Let $B$ be a unital Banach algebra and $E$ a Banach right $B$-module. In this paper in lemma 2.2. (p. 6), Dadarlat proves that if $e_0,f_0,e_1,f_1\in L_B(E)$ are idempotents such that $e_i-f_i\in K_B(E)$, and if $\|e_0-e_1\|,\|f_0-f_1\|$ are small enough (depending on $\|e_i\|,\|f_i\|$) then there are homotopies $e_t,f_t$ through idempotents such that $e_t-f_t\in K_B(E)$ for all $t$.
As far as I can understand it, the argument goes so: Take linear homotopies $x_t,y_t$. They will not be point-wise idempotents, but $x_t^2-x_t$ and $y_t^2-y_t$ are small enough so that the spectra of $x_t$ and $y_t$ are both contained in $\Omega=\mathbb C-(\frac 12+i\mathbb R)$. Let $\chi\colon\Omega\to\{0,1\}\subset\mathbb C$ be the locally constant (hence holomorphic) function which maps the component of $0$ onto $0$ and the component of $1$ onto $1$. Then $\chi(x_t),\chi(y_t)$ are defined via holomorphic functional calculus, and $\chi(x_t)-\chi(y_t)$ is compact by naturality of the holomorphic functional calculus.

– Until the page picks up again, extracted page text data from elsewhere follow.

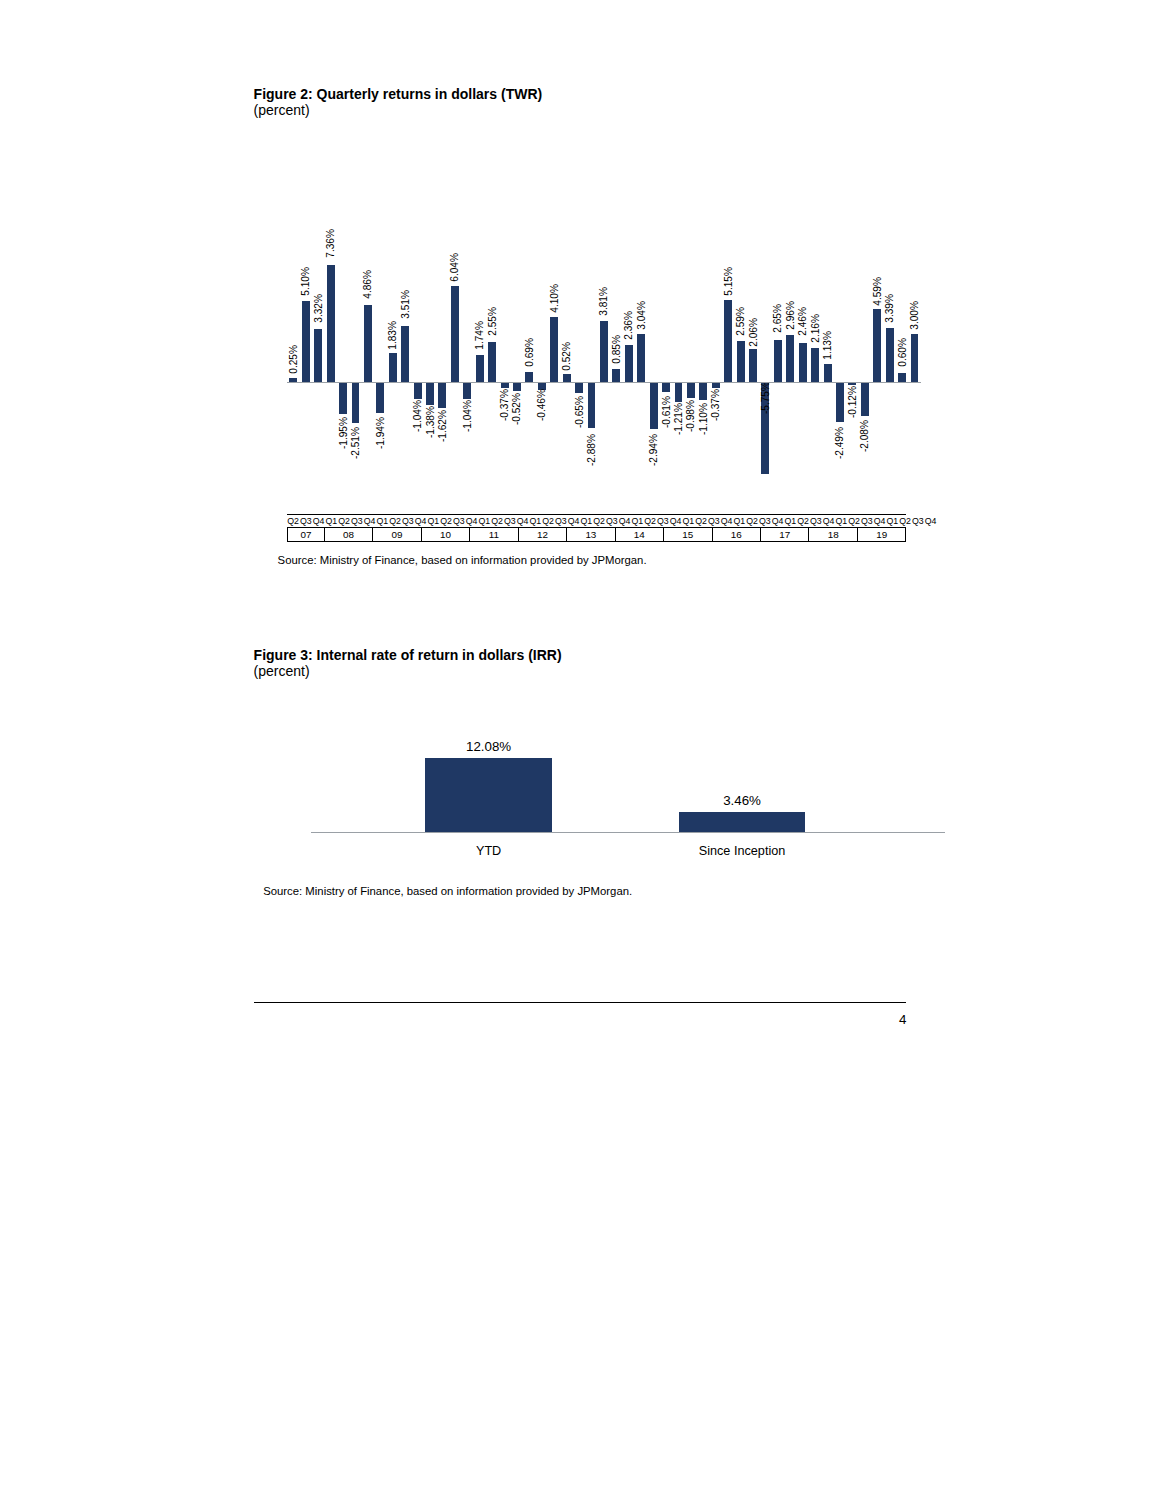Figure 2: Quarterly returns in dollars (TWR)
(percent)
0.25%
5.10%
3.32%
7.36%
-1.95%
-2.51%
4.86%
-1.94%
1.83%
3.51%
-1.04%
-1.38%
-1.62%
6.04%
-1.04%
1.74%
2.55%
-0.37%
-0.52%
0.69%
-0.46%
4.10%
0.52%
-0.65%
-2.88%
3.81%
0.85%
2.36%
3.04%
-2.94%
-0.61%
-1.21%
-0.98%
-1.10%
-0.37%
5.15%
2.59%
2.06%
-5.75%
2.65%
2.96%
2.46%
2.16%
1.13%
-2.49%
-0.12%
-2.08%
4.59%
3.39%
0.60%
3.00%
Q2
Q3
Q4
Q1
Q2
Q3
Q4
Q1
Q2
Q3
Q4
Q1
Q2
Q3
Q4
Q1
Q2
Q3
Q4
Q1
Q2
Q3
Q4
Q1
Q2
Q3
Q4
Q1
Q2
Q3
Q4
Q1
Q2
Q3
Q4
Q1
Q2
Q3
Q4
Q1
Q2
Q3
Q4
Q1
Q2
Q3
Q4
Q1
Q2
Q3
Q4
07
08
09
10
11
12
13
14
15
16
17
18
19
Source: Ministry of Finance, based on information provided by JPMorgan.
Figure 3: Internal rate of return in dollars (IRR)
(percent)
12.08%
3.46%
YTD Since Inception
Source: Ministry of Finance, based on information provided by JPMorgan.
4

Now my question is: Why is this a homotopy between the $e_i$ or the $f_i$? I would think that this follows again from the naturality of the functional calculus, applied to the evaluation maps at time $0$ and $1$, but then one would need that $\chi(p)=p$ whenever $p$ is actually an idempotent. Of course, the Spectral Mapping Theorem gives that the spectrum of $\chi(p)-p=(\chi-\mathrm{id})(p)$ contains only $0$. But I cannot see that actually $\chi(p)-p=0$.
Best Answer
Let $e$ be an idempotent, and for $j=0,1$, let $\gamma_j$ be the positively oriented circle centered at $j$ with radius $\frac14$, and let $\Gamma$ be the union of these contours. For $z\in\mathbb C\setminus\{0,1\}$, we have $$(z-e)^{-1}=(z-1)^{-1}e+z^{-1}(1-e),$$ so that \begin{align*} \chi(e)&=\frac{1}{2\pi i}\int_\Gamma\chi(z)(z-e)^{-1}\ dz\\ &=\frac{1}{2\pi i}\int_{\gamma_0}\chi(z)(z-e)^{-1}\ dz+\frac{1}{2\pi i}\int_{\gamma_1}\chi(z)(z-e)^{-1}\ dz\\ &=0+\operatorname{Ind}_{\gamma_1}(1)e+\operatorname{Ind}_{\gamma_1}(0)(1-e)\\ &=e. \end{align*}
That this is a homotopy follows from the fact that $\cup_{t\in[0,1]}\sigma(x_t)$ lies in a compact subset of $\mathbb C\setminus\{\frac12+it:t\in\mathbb R\}$ (and similarly for the $y_t$). So you can take a single contour to define $\chi(x_t)$ (resp. $\chi(y_t)$) for all $t$. Then basic norm estimates show that $t\mapsto e_t$ (resp. $t\mapsto f_t$) is continuous.